What to produce: Continue the book roundup of fiction from other countries from the point where it stops, matching the format and tone of its entries.

Supplied passage:
★ ★ ★ ★ ★
While many of us may never be welcomed in another nation again once this administration is done, we can always travel in our minds! And in our fiction, much of which is oddly spaced out this year, so I’ve combined forces‚ and voila, now have enough titles to bother making a list. Some of the books on this list may make you yearn for other shores, but others feel more familiar than foreign, in ways that shed light on the enormous forces transcending national experience despite growing isolationism.
Jean Echenoz, Command Performance
Translated by Mark Polizotti
(NYRB)
This book is very French, by which I mean a bizarre melange of genre tropes, literary tangents, and surreal cynicism. Perhaps the best way to describe this book is as the kind of existential detective novel that would have made a great indie film in the mid-aughts (Jason Schwartzman, are you reading this?). In Command Performance, a former flight attendant takes a turn as a PI; his gross ineptitude and a series of strange coincidences then lead him to a new career in politics, and eventually, a mission to assassinate the head of his own party.

Ariel Dorfman, Allegro
(Other Press)
Could Johann Sebastian Bach have been murdered by an unscrupulous eye doctor? And could Mozart have put the pieces together and decided to investigate the unexpected death of his beloved mentor? That is the premise of Ariel Dorfman’s immersive new novel, Allegro, divided between Mozart’s precocious childhood and disillusioned adulthood.
Geetanjali Shree, Our City That Year
Translated by Daisy Rockwell
(HarperVia)
Written in 1998, Shree’s novel issues a prescient warning against rising nationalism and the slippery slope to unspeakable crimes, a subject that feels straight out of today’s headlines. Our City That Year takes place over a single year of steadily increasing tensions between communities and a growing likelihood of anti-Muslim atrocities, as three horrified intellectuals and one knowing old man try to make sense of the moment. Can they bear witness to its unfolding disasters, while retaining their sense of humanity? I highlighted just about every line in this book, and I can’t think of a better novel to make sense of our current era.
Maud Ventura, Make Me Famous
Translated by Gretchen Schmid
(HarperVia)
In this gripping saga of a pop star’s grueling rise to the top, fame is not for the faint-hearted. Maud Ventura blew me away with My Husband (especially that last page!) and Make Me Famous, a Highsmith-esque thriller following a singer’s brutal, callous efforts to become pop star royalty, should be just as viciously delightful. –MO
Daniel Kehlmann, The Director
Translated by Ross Benjamin
(Simon and Schuster / Summit Books)
★ ★ ★ ★ ★
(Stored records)
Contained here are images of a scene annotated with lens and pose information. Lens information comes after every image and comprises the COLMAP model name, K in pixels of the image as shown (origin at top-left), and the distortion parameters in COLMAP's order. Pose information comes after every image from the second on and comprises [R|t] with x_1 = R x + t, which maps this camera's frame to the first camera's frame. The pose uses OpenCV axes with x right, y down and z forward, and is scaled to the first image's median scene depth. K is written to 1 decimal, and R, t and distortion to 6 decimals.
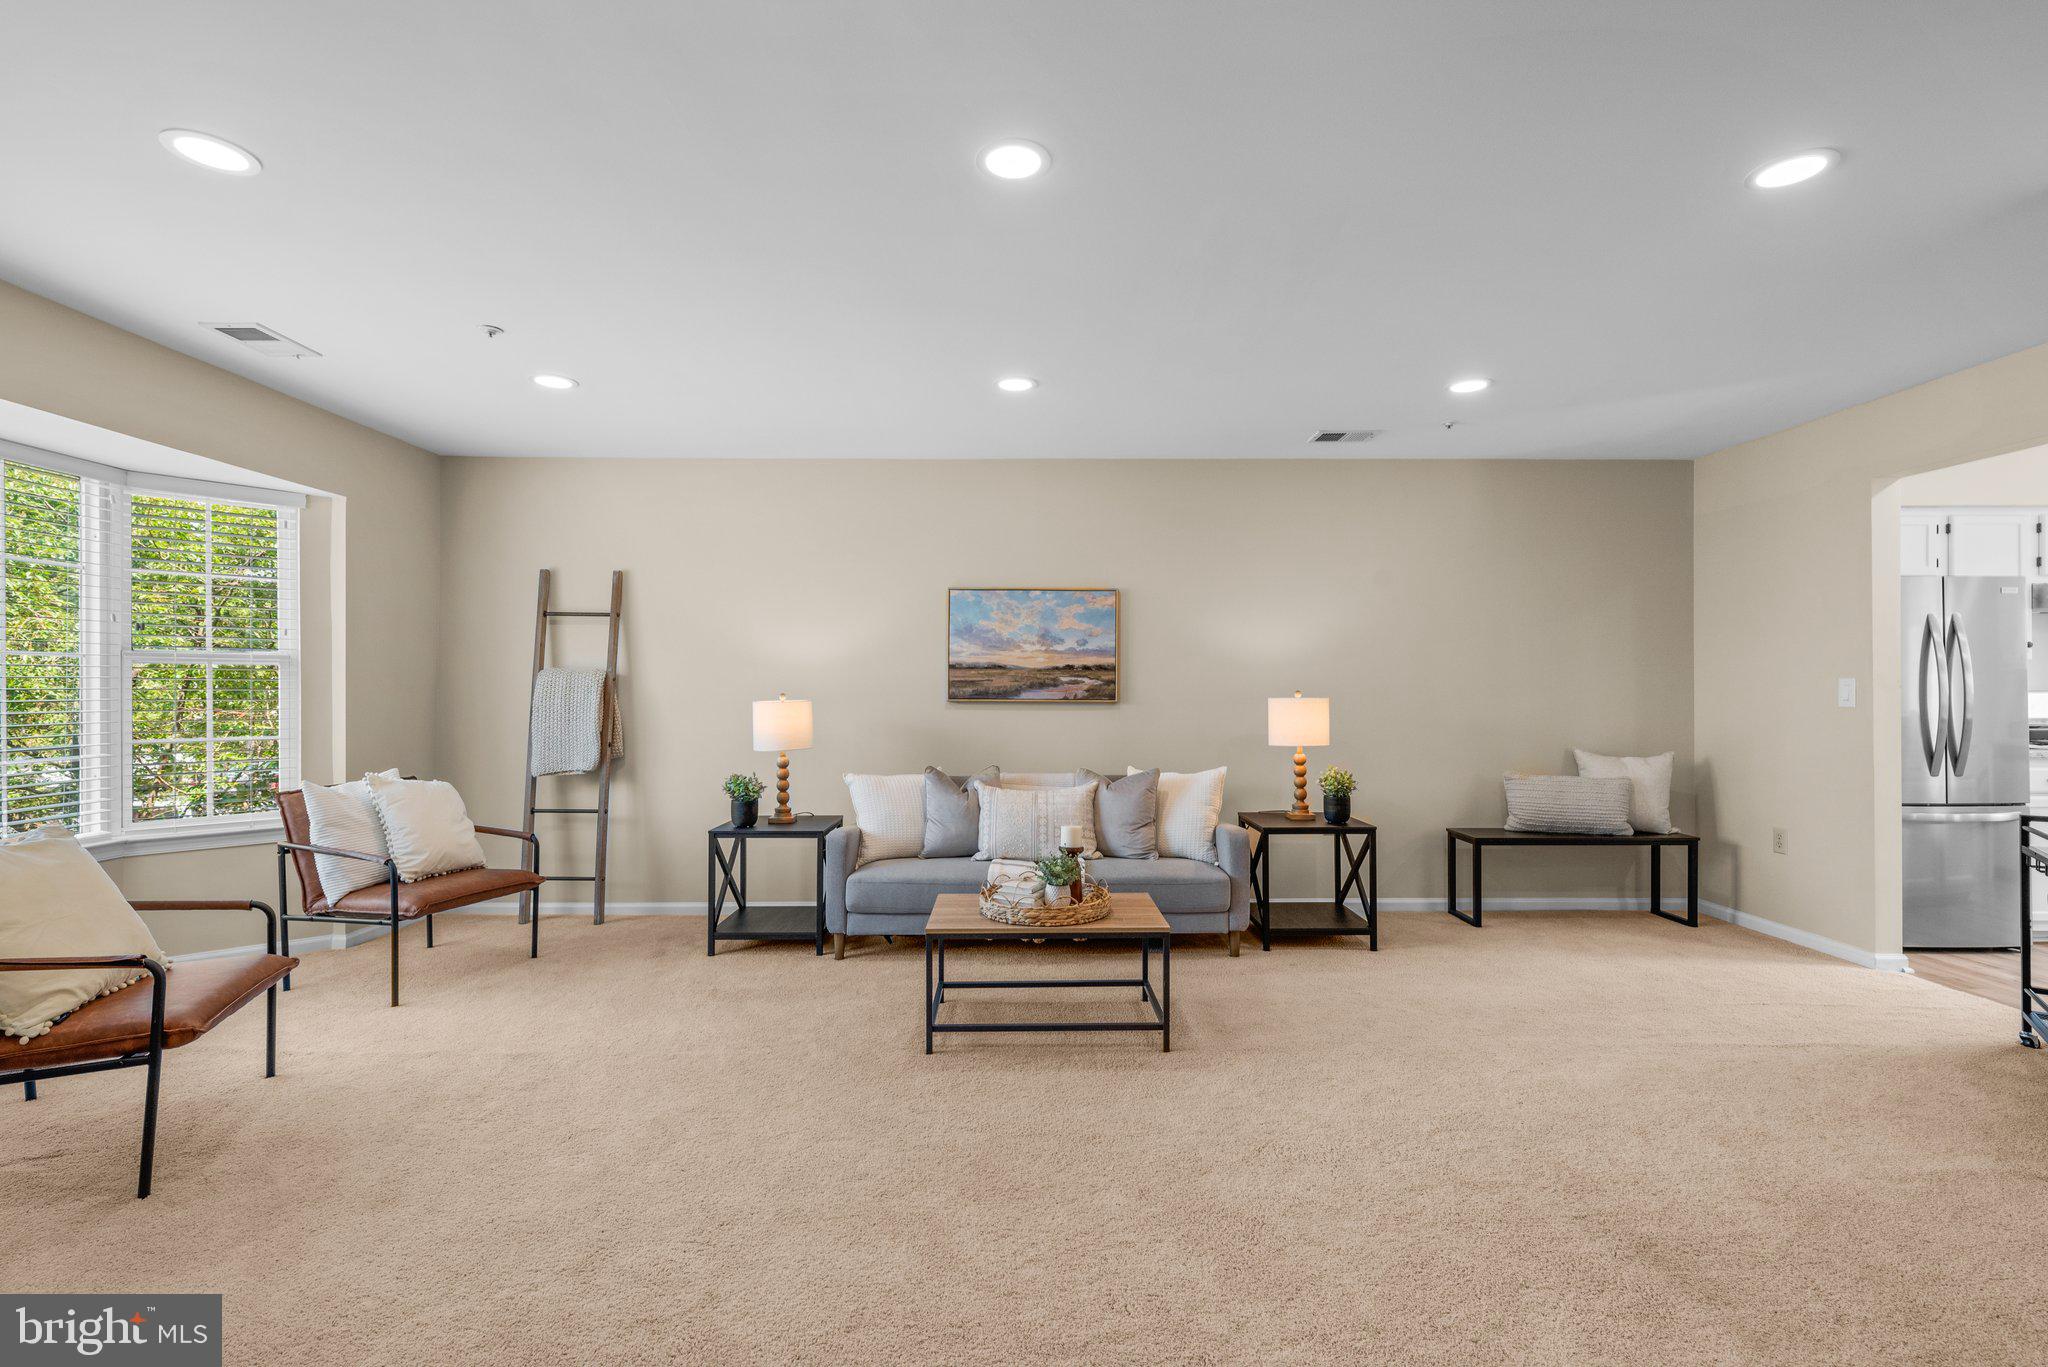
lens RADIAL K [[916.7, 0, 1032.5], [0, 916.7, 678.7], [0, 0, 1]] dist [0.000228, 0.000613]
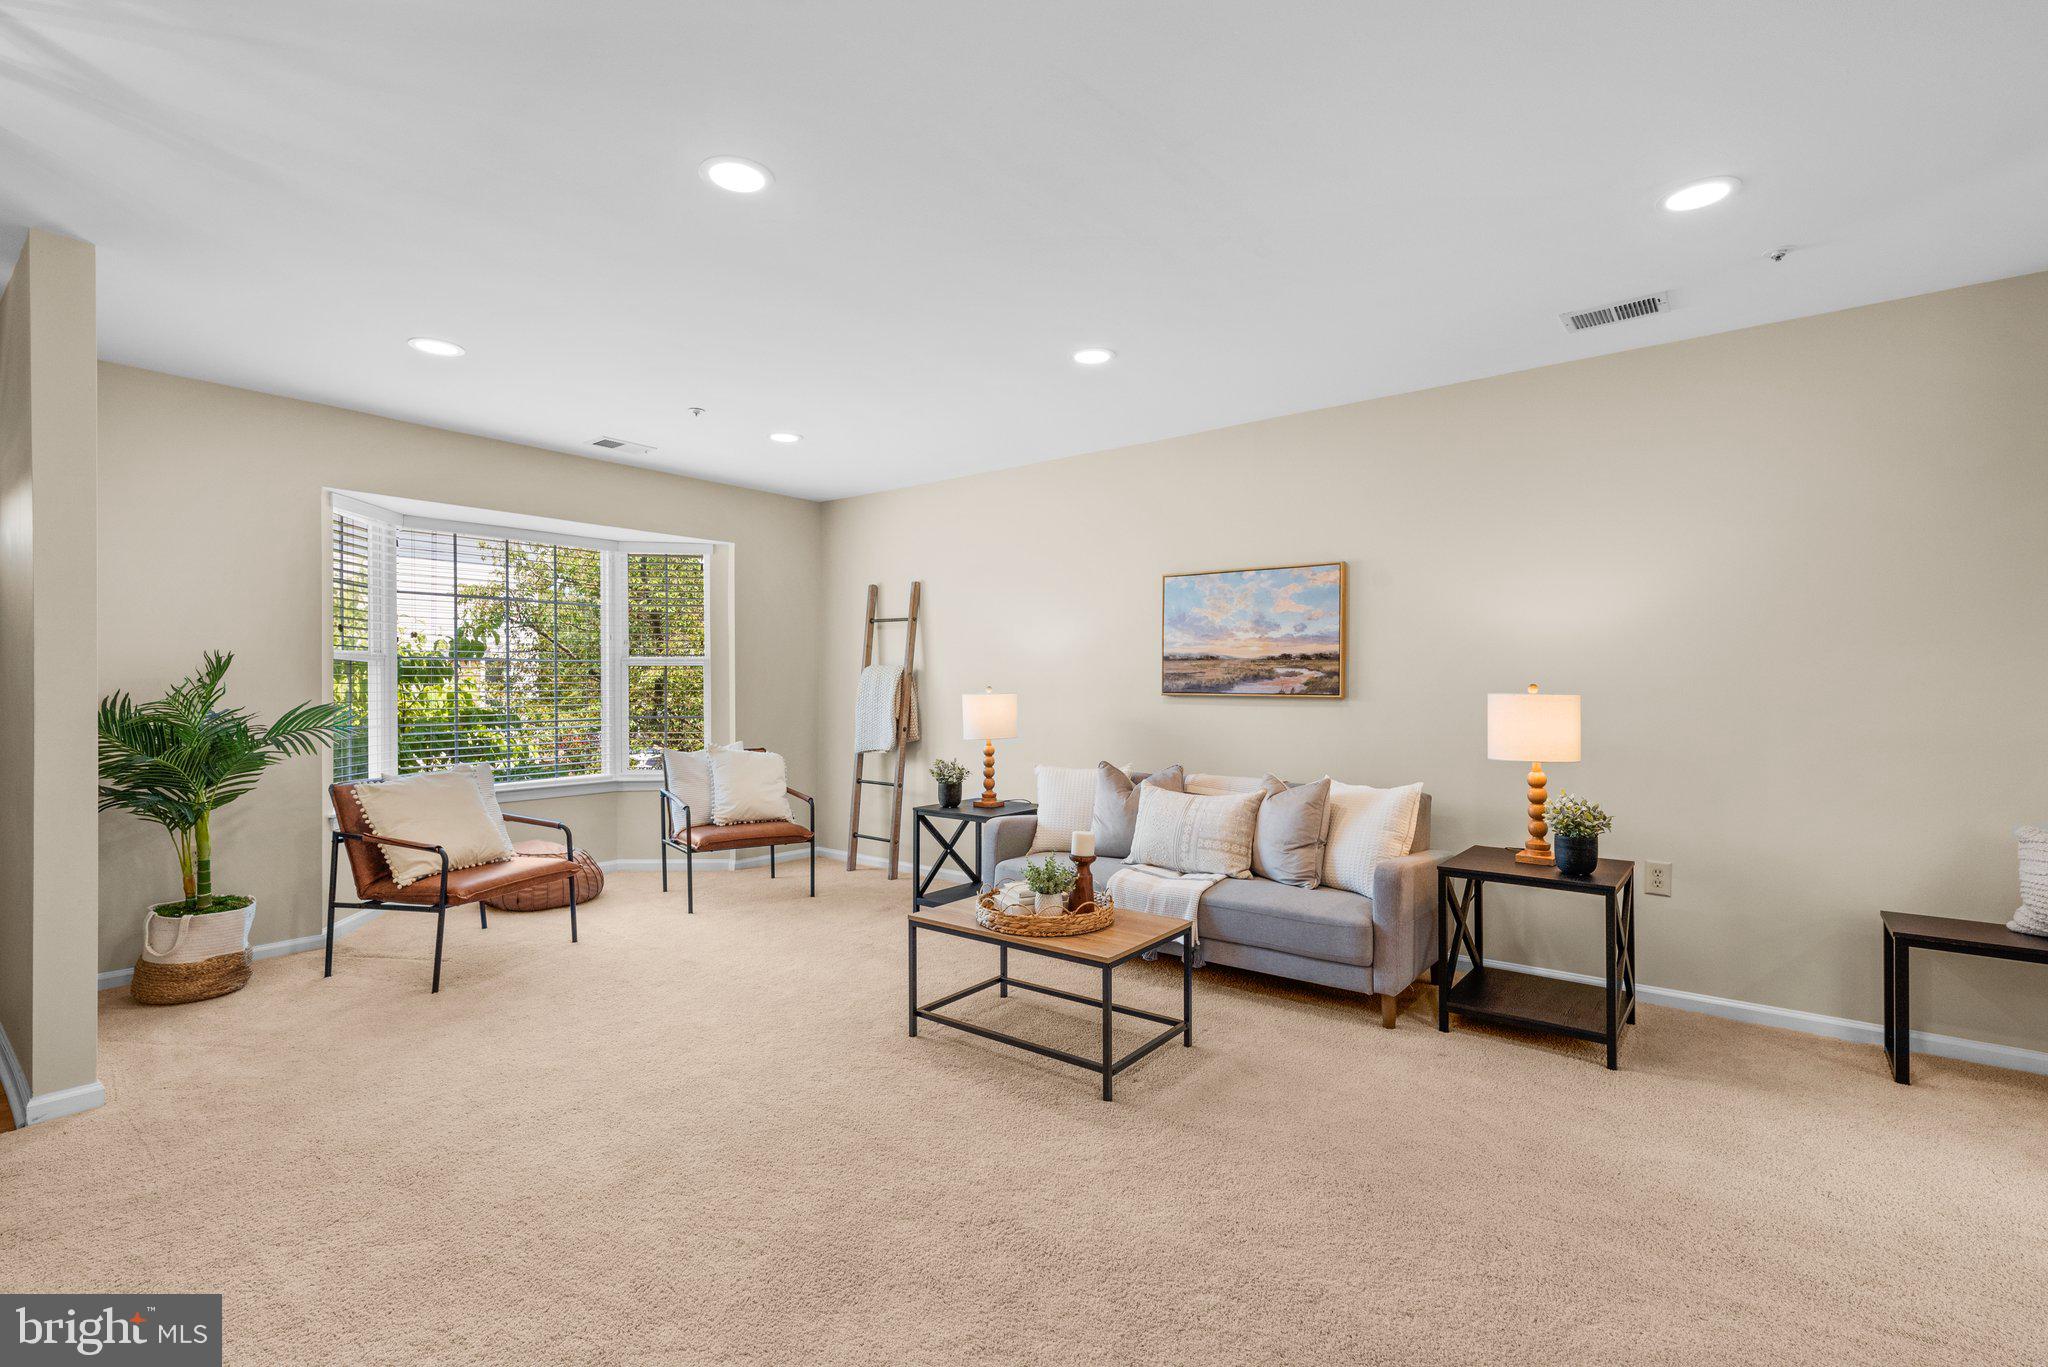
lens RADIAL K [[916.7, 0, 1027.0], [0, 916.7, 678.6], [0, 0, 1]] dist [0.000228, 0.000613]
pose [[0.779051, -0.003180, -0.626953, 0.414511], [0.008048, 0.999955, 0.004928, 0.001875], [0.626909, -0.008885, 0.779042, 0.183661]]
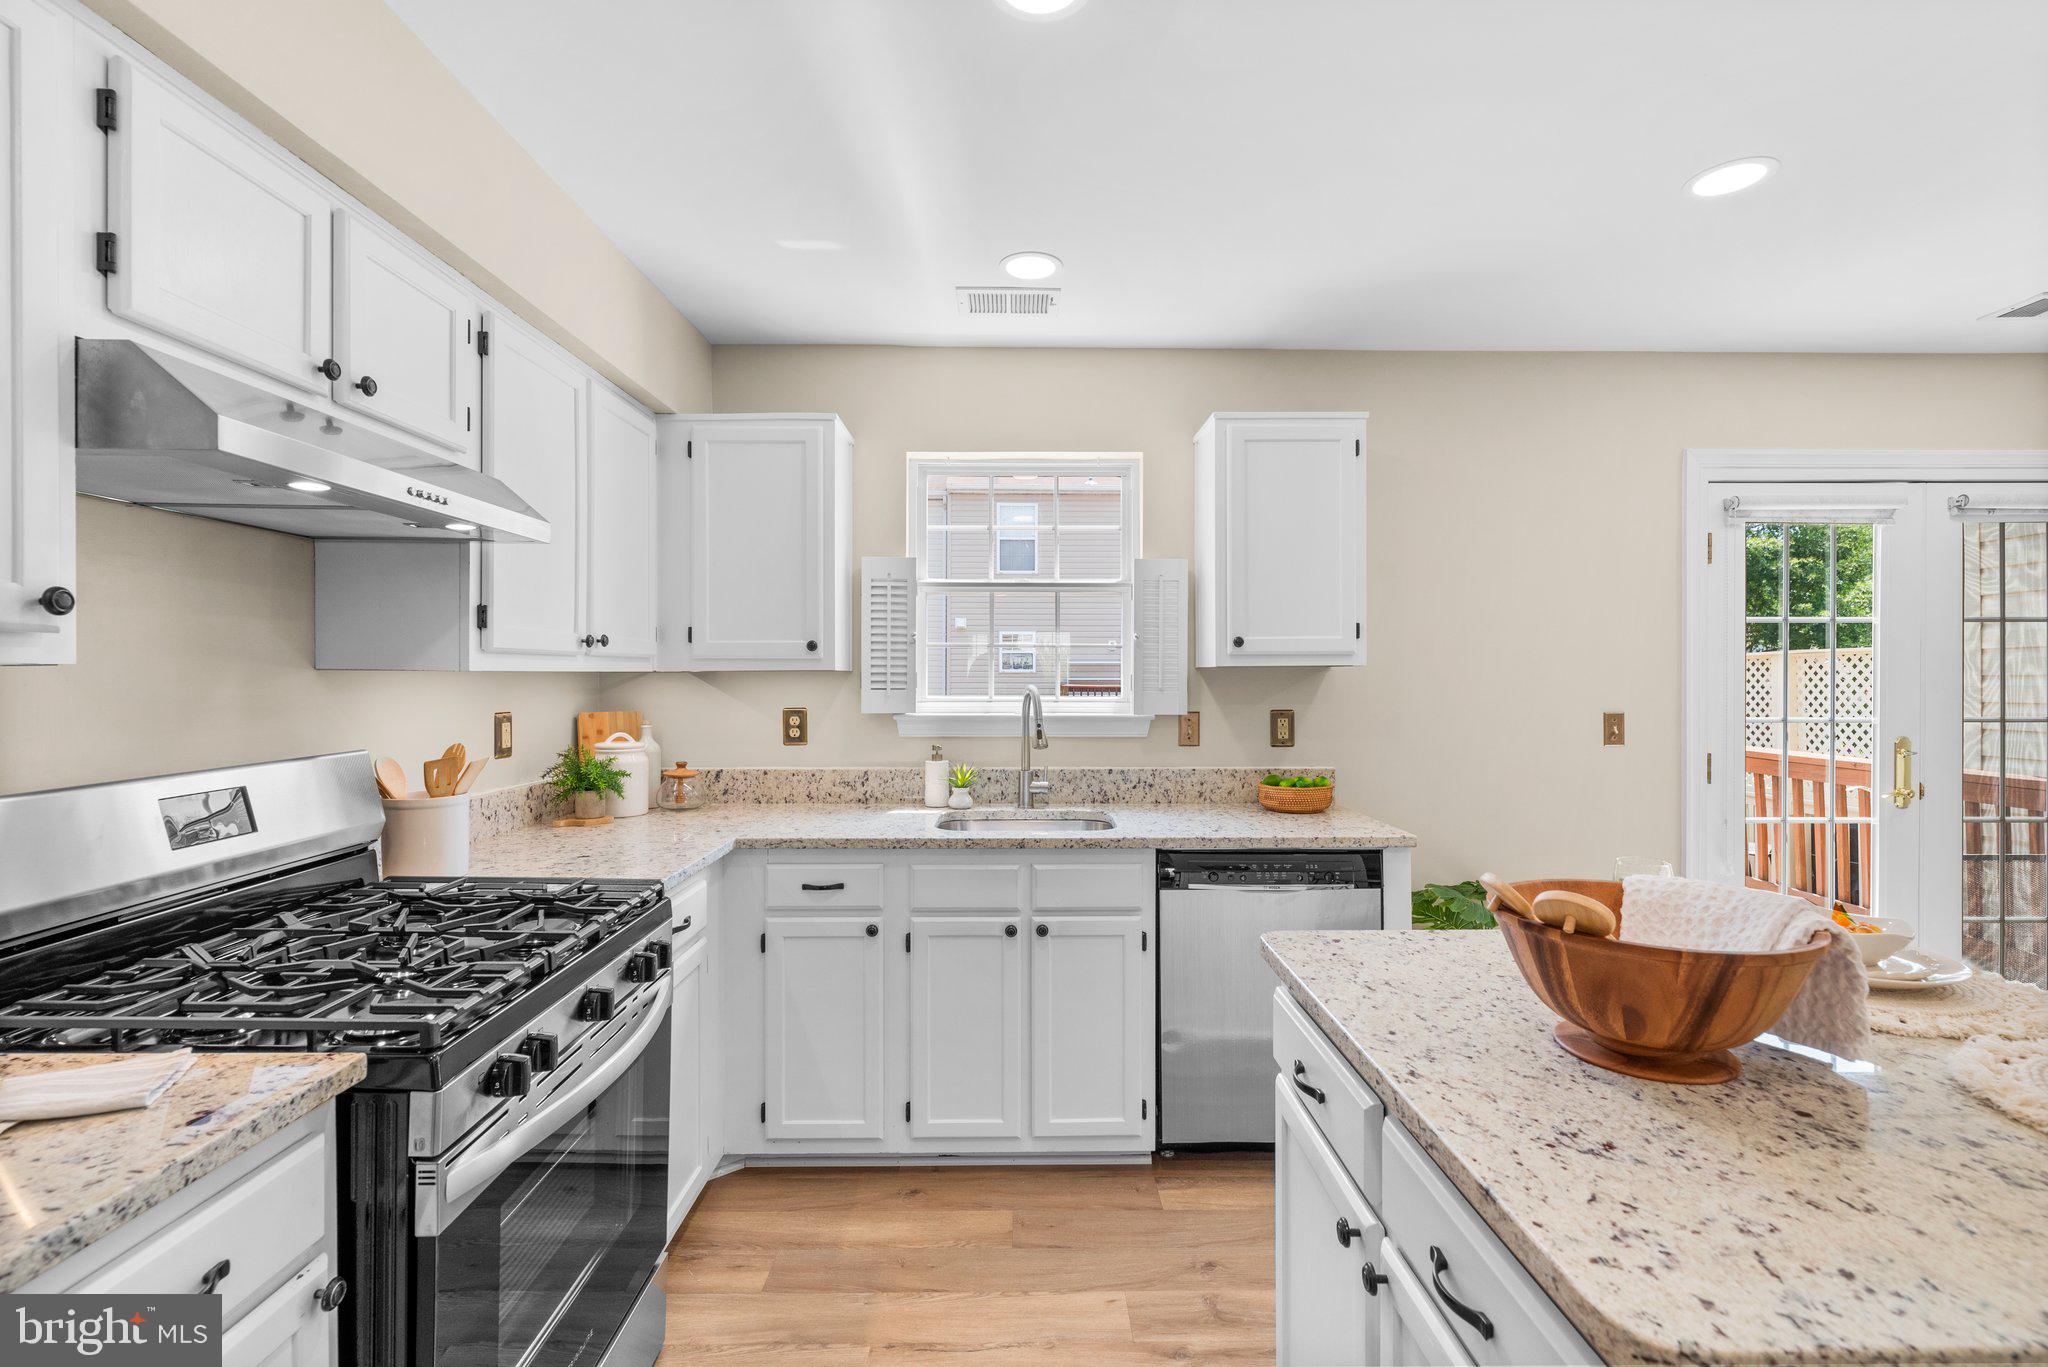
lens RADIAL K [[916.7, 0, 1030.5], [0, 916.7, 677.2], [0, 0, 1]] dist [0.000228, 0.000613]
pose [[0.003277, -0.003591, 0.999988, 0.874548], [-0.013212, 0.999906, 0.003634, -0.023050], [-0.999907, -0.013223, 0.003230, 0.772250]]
★ ★ ★ ★ ★
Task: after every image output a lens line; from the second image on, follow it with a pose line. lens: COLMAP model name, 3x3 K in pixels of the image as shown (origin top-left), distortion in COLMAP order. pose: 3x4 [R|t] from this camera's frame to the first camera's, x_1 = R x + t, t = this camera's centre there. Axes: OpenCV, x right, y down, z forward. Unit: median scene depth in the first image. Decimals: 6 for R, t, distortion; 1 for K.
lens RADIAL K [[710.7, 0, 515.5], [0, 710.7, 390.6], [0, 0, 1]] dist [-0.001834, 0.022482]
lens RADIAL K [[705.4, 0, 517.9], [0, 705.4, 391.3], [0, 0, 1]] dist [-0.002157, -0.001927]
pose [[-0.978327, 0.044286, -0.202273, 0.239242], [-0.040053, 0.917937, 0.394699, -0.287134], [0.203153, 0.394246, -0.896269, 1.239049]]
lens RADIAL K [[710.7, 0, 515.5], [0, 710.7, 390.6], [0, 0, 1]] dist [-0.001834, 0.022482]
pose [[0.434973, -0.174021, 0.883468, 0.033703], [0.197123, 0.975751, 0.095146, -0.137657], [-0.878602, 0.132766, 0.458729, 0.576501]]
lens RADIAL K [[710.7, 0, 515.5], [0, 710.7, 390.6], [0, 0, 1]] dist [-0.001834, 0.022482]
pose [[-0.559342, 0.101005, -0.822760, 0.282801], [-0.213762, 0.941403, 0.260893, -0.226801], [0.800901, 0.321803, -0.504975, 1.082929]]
★ ★ ★ ★ ★
Exercise output:
The new novel from the internationally renowned Kehlmann centers on the turbulent life and art of G.W. Pabst, the Austrian screenwriter and director. Kehlmann’s novel traces Pabst’s journey fleeing from Nazi Germany, through the Hollywood doldrums, and back to Austria, where he’s soon recruited by Joseph Goebbels to produce propaganda films for the Reich. –DM
Franck Bouysse, Clay
Translated by Laura Vergnaud
(Other Press)
Franck Bouysse has done it again! By which I mean that Bouysse has written another truly disturbing noir exploration of the depths of human behavior. In Clay, a French farmhouse in the midst of WWI, bereft of its fighting-age men and plow-pulling horses, is the claustrophobic setting for a slow-burn psychological thriller. Bouysse examines the nature of conflict and the weight of history through a limited cast of characters, featuring a struggling mother, her adolescent son, and their resentful neighbor, spared from the draft but not from his own violence, as they grow ever closer to a devastating clash of personalities, ideals, and resentments.
Yiğit Karaahmet, Summerhouse
Translated by Nicholas Glastonbury
(Soho)
Yigit Karaahmet’s new novel is many things: a stunning love story, a thrilling mystery, and a luscious ode to a gorgeous landscape. As Summerhouse begins, we encounter an aging queer couple who have achieved the near-impossible: 40 years together, happy and free from persecution. Their private, luxurious home on a remote island is the key to their success as a couple, but when a family moves in next door for the summer with a rebellious, and gorgeous, teenage son in tow, all bets are off and the couple will have to fight harder than ever before to secure their future.